NO, grey squirrel i have a benjamin sheridan 397. Now that shooting its advertised 800fps with the raptors maybe 870-910fps, but the thing that matters is that if you have a rifled barrel they will shoot much better then the smooth bore bb/pellet gun combos.
Also i have killed many squirrel with this gun and those pellets out to 30-35 yards.


----------



## californiahunter (Nov 25, 2006)

Brower said:


> Walmart...internet
> 
> get these three brands
> 
> ...


 i have a daisy 800 pellet/bb guns


----------



## Brower (Mar 10, 2006)

you should be fine to hunt squirrels with...just aim for vitals


----------



## gray squirrel (Apr 23, 2006)

my gun shoots 1250 and it is a rws and i shoot way off with repters


----------



## Woogie_man (Nov 18, 2006)

californiahunter said:


> is it bad to hunt with bbs. i would by pellets but i live in a suberban area and dont want a pellet to hit someone


umm... i don't know the laws there in california... but i am fairly sure that you can't and _shouldn't_ hunt anything in a suberban area....


----------



## Cleankill47 (Jan 19, 2006)

You shouldn't use firearms in a suburban area, because of the range on them, but a pellet rifle most times is fine.

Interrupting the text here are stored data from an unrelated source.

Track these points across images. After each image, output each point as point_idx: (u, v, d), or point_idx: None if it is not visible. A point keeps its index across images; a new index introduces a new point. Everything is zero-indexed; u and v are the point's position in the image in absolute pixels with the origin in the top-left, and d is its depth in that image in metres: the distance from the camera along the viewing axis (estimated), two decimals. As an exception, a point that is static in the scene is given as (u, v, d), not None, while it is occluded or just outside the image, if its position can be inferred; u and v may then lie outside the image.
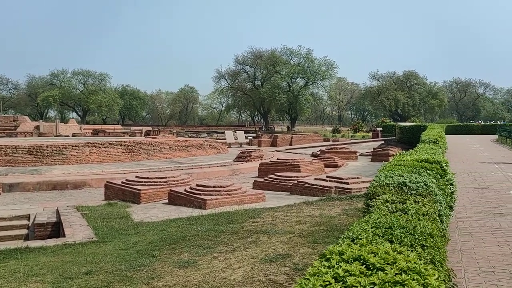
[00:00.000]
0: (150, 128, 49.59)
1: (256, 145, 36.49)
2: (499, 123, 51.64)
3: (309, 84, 68.33)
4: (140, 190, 10.85)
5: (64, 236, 7.50)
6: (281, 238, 6.46)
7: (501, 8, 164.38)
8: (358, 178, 12.87)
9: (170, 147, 22.26)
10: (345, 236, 2.25)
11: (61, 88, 77.32)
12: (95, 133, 41.03)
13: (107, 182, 12.33)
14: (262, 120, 79.09)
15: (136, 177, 11.99)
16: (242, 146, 35.58)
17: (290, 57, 69.31)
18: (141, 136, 38.34)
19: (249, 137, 41.81)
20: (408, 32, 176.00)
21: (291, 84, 68.18)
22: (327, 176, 13.46)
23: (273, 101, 64.83)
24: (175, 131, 52.48)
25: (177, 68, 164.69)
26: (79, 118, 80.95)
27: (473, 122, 64.05)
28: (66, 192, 13.74)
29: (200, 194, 9.94)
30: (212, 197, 9.78)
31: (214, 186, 10.32)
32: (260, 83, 70.87)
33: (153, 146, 21.48)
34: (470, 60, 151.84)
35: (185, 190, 10.44)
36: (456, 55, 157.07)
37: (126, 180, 11.89)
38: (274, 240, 6.35)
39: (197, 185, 10.55)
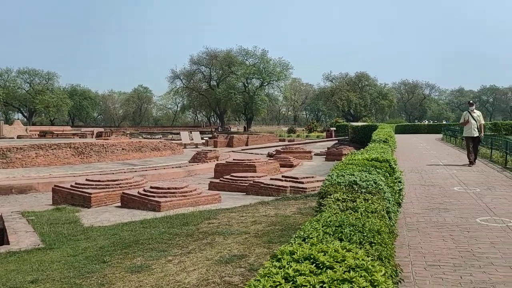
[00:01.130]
0: (102, 129, 48.02)
1: (212, 145, 36.28)
2: (444, 122, 54.35)
3: (264, 84, 68.84)
4: (90, 193, 10.47)
5: (9, 244, 7.10)
6: (237, 239, 6.45)
7: (446, 11, 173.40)
8: (312, 177, 13.10)
9: (123, 149, 21.66)
10: (296, 235, 2.27)
11: (5, 87, 73.22)
12: (43, 134, 39.20)
13: (55, 186, 11.79)
14: (218, 120, 78.81)
15: (87, 180, 11.56)
16: (198, 147, 35.27)
17: (245, 58, 69.55)
18: (92, 137, 37.02)
19: (205, 138, 41.51)
20: (359, 33, 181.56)
21: (246, 84, 68.40)
22: (282, 176, 13.59)
23: (229, 101, 64.77)
24: (128, 132, 51.14)
25: (130, 67, 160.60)
26: (25, 119, 77.05)
27: (417, 122, 66.97)
28: (10, 197, 13.01)
29: (154, 197, 9.73)
30: (166, 199, 9.60)
31: (168, 188, 10.14)
32: (215, 84, 70.58)
33: (105, 147, 20.80)
34: (417, 62, 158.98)
35: (138, 192, 10.19)
36: (404, 56, 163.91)
37: (76, 183, 11.42)
38: (230, 241, 6.33)
39: (151, 187, 10.32)
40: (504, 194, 8.00)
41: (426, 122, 59.82)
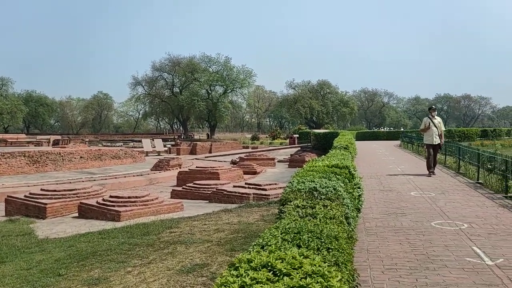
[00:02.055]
0: (59, 137, 46.30)
1: (175, 153, 35.82)
2: (402, 129, 56.21)
3: (228, 91, 68.86)
4: (46, 204, 10.07)
5: (-46, 259, 6.68)
6: (199, 248, 6.38)
7: (404, 20, 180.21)
8: (275, 184, 13.19)
9: (81, 157, 20.99)
10: (255, 243, 2.27)
11: (-46, 94, 69.43)
12: (-5, 143, 37.32)
13: (8, 196, 11.25)
14: (181, 127, 77.96)
15: (42, 190, 11.11)
16: (160, 154, 34.72)
17: (208, 65, 69.39)
18: (48, 145, 35.65)
19: (167, 145, 40.93)
20: (321, 41, 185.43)
21: (210, 91, 68.18)
22: (245, 183, 13.61)
23: (192, 108, 64.27)
24: (87, 140, 49.64)
25: (89, 73, 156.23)
26: (-24, 126, 73.23)
27: (375, 128, 68.95)
28: (-42, 209, 12.29)
29: (113, 206, 9.48)
30: (126, 209, 9.38)
31: (129, 197, 9.91)
32: (178, 90, 69.91)
33: (62, 156, 20.09)
34: (376, 71, 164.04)
35: (97, 202, 9.90)
36: (365, 65, 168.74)
37: (30, 193, 10.96)
38: (192, 250, 6.25)
39: (111, 197, 10.05)
40: (457, 198, 8.35)
41: (386, 129, 61.71)
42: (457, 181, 10.93)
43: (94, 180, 16.82)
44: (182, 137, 61.93)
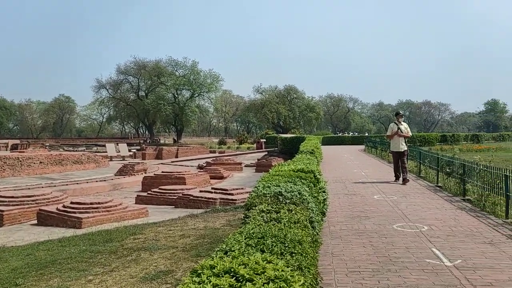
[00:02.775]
0: (18, 141, 44.48)
1: (140, 158, 35.18)
2: (366, 134, 57.55)
3: (195, 96, 68.38)
4: (3, 211, 9.64)
5: None
6: (164, 254, 6.27)
7: (366, 29, 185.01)
8: (242, 188, 13.17)
9: (41, 162, 20.24)
10: (218, 249, 2.25)
11: None
12: None
13: (-39, 203, 10.69)
14: (147, 132, 76.69)
15: (-2, 196, 10.64)
16: (125, 159, 33.99)
17: (175, 69, 68.69)
18: (6, 150, 34.18)
19: (132, 150, 40.13)
20: (287, 47, 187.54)
21: (176, 95, 67.48)
22: (212, 188, 13.52)
23: (158, 112, 63.36)
24: (48, 144, 47.94)
25: (50, 75, 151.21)
26: None
27: (339, 133, 70.25)
28: None
29: (75, 213, 9.19)
30: (88, 215, 9.11)
31: (91, 203, 9.63)
32: (144, 94, 68.78)
33: (20, 161, 19.31)
34: (341, 77, 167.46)
35: (57, 208, 9.57)
36: (330, 71, 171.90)
37: (-15, 200, 10.46)
38: (156, 257, 6.14)
39: (72, 203, 9.74)
40: (417, 201, 8.61)
41: (350, 134, 62.99)
42: (418, 184, 11.28)
43: (55, 186, 16.26)
44: (148, 142, 60.93)
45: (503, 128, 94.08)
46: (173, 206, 12.61)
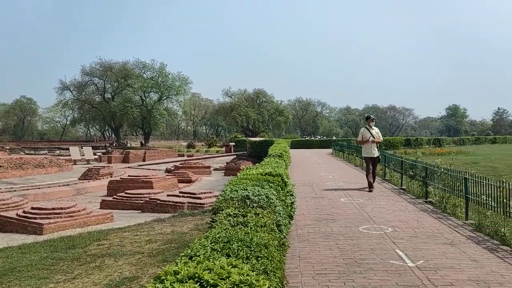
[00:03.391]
0: (-25, 144, 42.58)
1: (106, 161, 34.38)
2: (334, 138, 58.48)
3: (163, 98, 67.54)
4: (-43, 217, 9.18)
5: None
6: (129, 260, 6.14)
7: (335, 35, 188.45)
8: (210, 192, 13.10)
9: (0, 166, 19.42)
10: (183, 254, 2.22)
11: None
12: None
13: None
14: (113, 135, 75.03)
15: (-47, 202, 10.13)
16: (90, 163, 33.14)
17: (143, 71, 67.63)
18: (-37, 153, 32.61)
19: (98, 154, 39.18)
20: (256, 50, 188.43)
21: (144, 98, 66.43)
22: (180, 192, 13.38)
23: (125, 115, 62.15)
24: (8, 147, 46.10)
25: (11, 76, 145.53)
26: None
27: (306, 137, 71.05)
28: None
29: (36, 218, 8.87)
30: (50, 221, 8.81)
31: (53, 208, 9.32)
32: (110, 96, 67.33)
33: (-22, 165, 18.48)
34: (309, 82, 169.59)
35: (17, 214, 9.21)
36: (299, 76, 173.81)
37: None
38: (121, 263, 6.00)
39: (33, 208, 9.40)
40: (382, 204, 8.81)
41: (318, 138, 63.83)
42: (383, 187, 11.54)
43: (15, 190, 15.63)
44: (114, 145, 59.68)
45: (464, 133, 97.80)
46: (140, 211, 12.39)
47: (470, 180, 7.26)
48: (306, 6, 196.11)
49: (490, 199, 6.47)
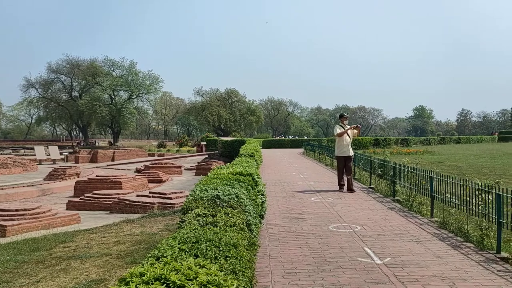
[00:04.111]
0: None
1: (73, 161, 33.50)
2: (305, 138, 59.02)
3: (133, 97, 66.45)
4: None
5: None
6: (96, 262, 6.00)
7: (304, 38, 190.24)
8: (181, 192, 12.97)
9: (-40, 166, 18.61)
10: (150, 255, 2.17)
11: None
12: None
13: None
14: (81, 134, 73.22)
15: None
16: (56, 163, 32.22)
17: (112, 69, 66.33)
18: None
19: (64, 153, 38.12)
20: (228, 49, 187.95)
21: (113, 96, 65.16)
22: (150, 192, 13.19)
23: (93, 114, 60.77)
24: (-31, 146, 44.24)
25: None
26: None
27: (276, 137, 71.52)
28: None
29: (-3, 220, 8.53)
30: (13, 223, 8.50)
31: (16, 210, 9.00)
32: (78, 95, 65.74)
33: None
34: (282, 82, 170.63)
35: (-23, 216, 8.83)
36: (272, 76, 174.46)
37: None
38: (88, 265, 5.85)
39: (-6, 210, 9.04)
40: (351, 202, 8.95)
41: (290, 137, 64.30)
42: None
43: (-25, 192, 15.02)
44: (82, 144, 58.24)
45: (430, 133, 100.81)
46: (108, 212, 12.13)
47: (435, 179, 7.46)
48: (279, 6, 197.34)
49: (454, 197, 6.67)
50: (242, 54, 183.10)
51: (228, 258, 2.18)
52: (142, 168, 26.72)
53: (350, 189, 10.33)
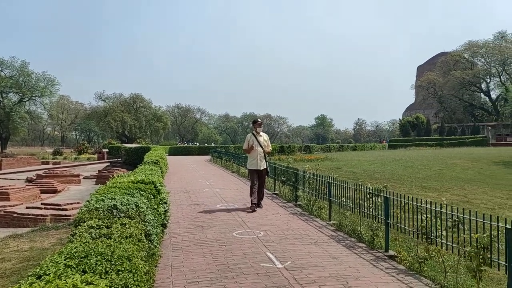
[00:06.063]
0: None
1: (-50, 170, 29.57)
2: (212, 145, 59.03)
3: (24, 100, 60.85)
4: None
5: None
6: (-26, 284, 5.32)
7: (221, 40, 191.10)
8: (78, 203, 12.13)
9: None
10: (31, 273, 1.96)
11: None
12: None
13: None
14: (-40, 140, 64.93)
15: None
16: None
17: (0, 69, 60.05)
18: None
19: None
20: (133, 53, 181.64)
21: (1, 99, 58.98)
22: (42, 204, 12.14)
23: (-24, 117, 54.38)
24: None
25: None
26: None
27: (180, 143, 70.79)
28: None
29: None
30: None
31: None
32: (-43, 95, 58.35)
33: None
34: (188, 88, 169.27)
35: None
36: (180, 84, 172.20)
37: None
38: (-37, 288, 5.16)
39: None
40: (256, 209, 9.10)
41: (197, 144, 63.85)
42: (258, 192, 11.95)
43: None
44: (-38, 151, 51.73)
45: (330, 140, 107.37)
46: (-8, 226, 10.87)
47: (332, 184, 7.92)
48: (179, 8, 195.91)
49: (349, 201, 7.13)
50: (148, 64, 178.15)
51: (120, 272, 2.05)
52: (34, 178, 24.51)
53: (259, 204, 9.14)
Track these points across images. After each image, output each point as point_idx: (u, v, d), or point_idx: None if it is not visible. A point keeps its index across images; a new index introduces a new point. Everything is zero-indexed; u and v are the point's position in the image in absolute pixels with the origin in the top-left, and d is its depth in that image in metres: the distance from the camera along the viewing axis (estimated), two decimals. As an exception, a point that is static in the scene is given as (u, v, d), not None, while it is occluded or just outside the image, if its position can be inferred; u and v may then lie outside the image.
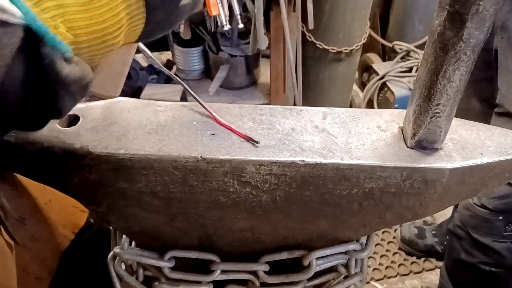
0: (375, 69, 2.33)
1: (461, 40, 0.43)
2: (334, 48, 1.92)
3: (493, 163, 0.53)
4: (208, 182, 0.53)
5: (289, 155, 0.51)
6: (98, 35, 0.34)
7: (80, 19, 0.33)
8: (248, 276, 0.65)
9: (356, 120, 0.57)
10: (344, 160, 0.51)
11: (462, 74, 0.47)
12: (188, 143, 0.52)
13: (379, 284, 1.71)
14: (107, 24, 0.34)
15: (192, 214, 0.58)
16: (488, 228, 1.28)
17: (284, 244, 0.65)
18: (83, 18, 0.33)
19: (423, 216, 0.61)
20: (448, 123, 0.52)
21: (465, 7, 0.41)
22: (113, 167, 0.51)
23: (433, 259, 1.80)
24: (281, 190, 0.54)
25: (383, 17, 2.51)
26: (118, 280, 0.67)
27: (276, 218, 0.59)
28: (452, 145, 0.54)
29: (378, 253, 1.82)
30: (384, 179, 0.52)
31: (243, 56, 1.97)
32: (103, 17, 0.34)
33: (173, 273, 0.64)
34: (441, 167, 0.52)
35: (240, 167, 0.51)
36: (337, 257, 0.65)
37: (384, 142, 0.54)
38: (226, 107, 0.58)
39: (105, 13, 0.34)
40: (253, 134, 0.54)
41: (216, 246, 0.65)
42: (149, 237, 0.64)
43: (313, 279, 0.66)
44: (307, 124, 0.56)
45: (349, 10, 1.83)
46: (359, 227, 0.62)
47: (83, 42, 0.33)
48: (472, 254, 1.35)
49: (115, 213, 0.59)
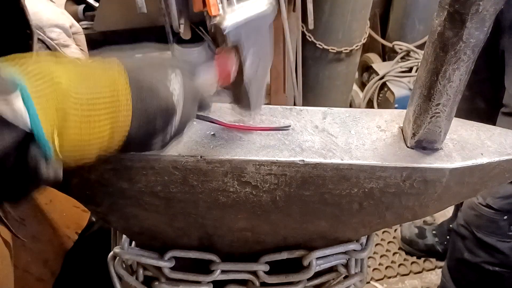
0: (375, 69, 2.33)
1: (461, 40, 0.43)
2: (334, 48, 1.92)
3: (493, 163, 0.53)
4: (208, 182, 0.53)
5: (289, 155, 0.51)
6: (79, 152, 0.39)
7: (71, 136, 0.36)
8: (248, 276, 0.65)
9: (356, 120, 0.57)
10: (344, 160, 0.51)
11: (462, 74, 0.47)
12: (188, 143, 0.52)
13: (379, 284, 1.71)
14: (91, 147, 0.39)
15: (192, 214, 0.58)
16: (493, 227, 1.28)
17: (284, 244, 0.64)
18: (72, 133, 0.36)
19: (423, 216, 0.61)
20: (448, 123, 0.52)
21: (465, 7, 0.41)
22: (113, 167, 0.51)
23: (433, 259, 1.79)
24: (281, 190, 0.54)
25: (383, 17, 2.51)
26: (118, 280, 0.67)
27: (276, 218, 0.59)
28: (452, 145, 0.54)
29: (378, 253, 1.82)
30: (384, 179, 0.52)
31: (243, 56, 1.96)
32: (90, 141, 0.38)
33: (173, 273, 0.64)
34: (441, 167, 0.52)
35: (240, 167, 0.51)
36: (337, 257, 0.65)
37: (384, 142, 0.54)
38: (226, 107, 0.58)
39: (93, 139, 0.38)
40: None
41: (216, 246, 0.65)
42: (149, 237, 0.63)
43: (313, 279, 0.66)
44: (307, 124, 0.56)
45: (349, 10, 1.82)
46: (359, 227, 0.62)
47: (64, 151, 0.37)
48: (476, 253, 1.34)
49: (115, 213, 0.59)
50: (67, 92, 0.35)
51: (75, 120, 0.36)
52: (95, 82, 0.38)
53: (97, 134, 0.38)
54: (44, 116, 0.34)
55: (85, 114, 0.36)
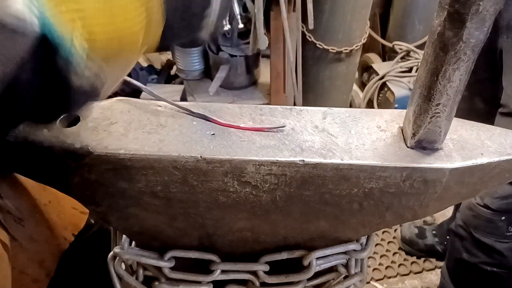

Gray squirrel, since you just don't seem to think that the Raptors are any good, I suggest you go here and look at the 'Performance Ballistic Alloy' and 'Hunting Experience' videos:

http://www.gamousa.com/Catalog.aspx?Action=Videos

The pellets are good, just maybe not with an RWS. Gamo makes the pellets, so it makes sense that they would work a little better in their rifles.


----------



## californiahunter (Nov 25, 2006)

i am going to buy beeman bearcub pellets are they ok grade pellets


----------



## Da killing machine (Dec 3, 2006)

I bought a Gamo Elite and it shoots raptors just fine . My buddy has a bemin riffle and when he shoots the raptor his shots come in low. But his rifflings not the same ,he would have to readjust his scope for the raptor. But it does shoot consistant .


----------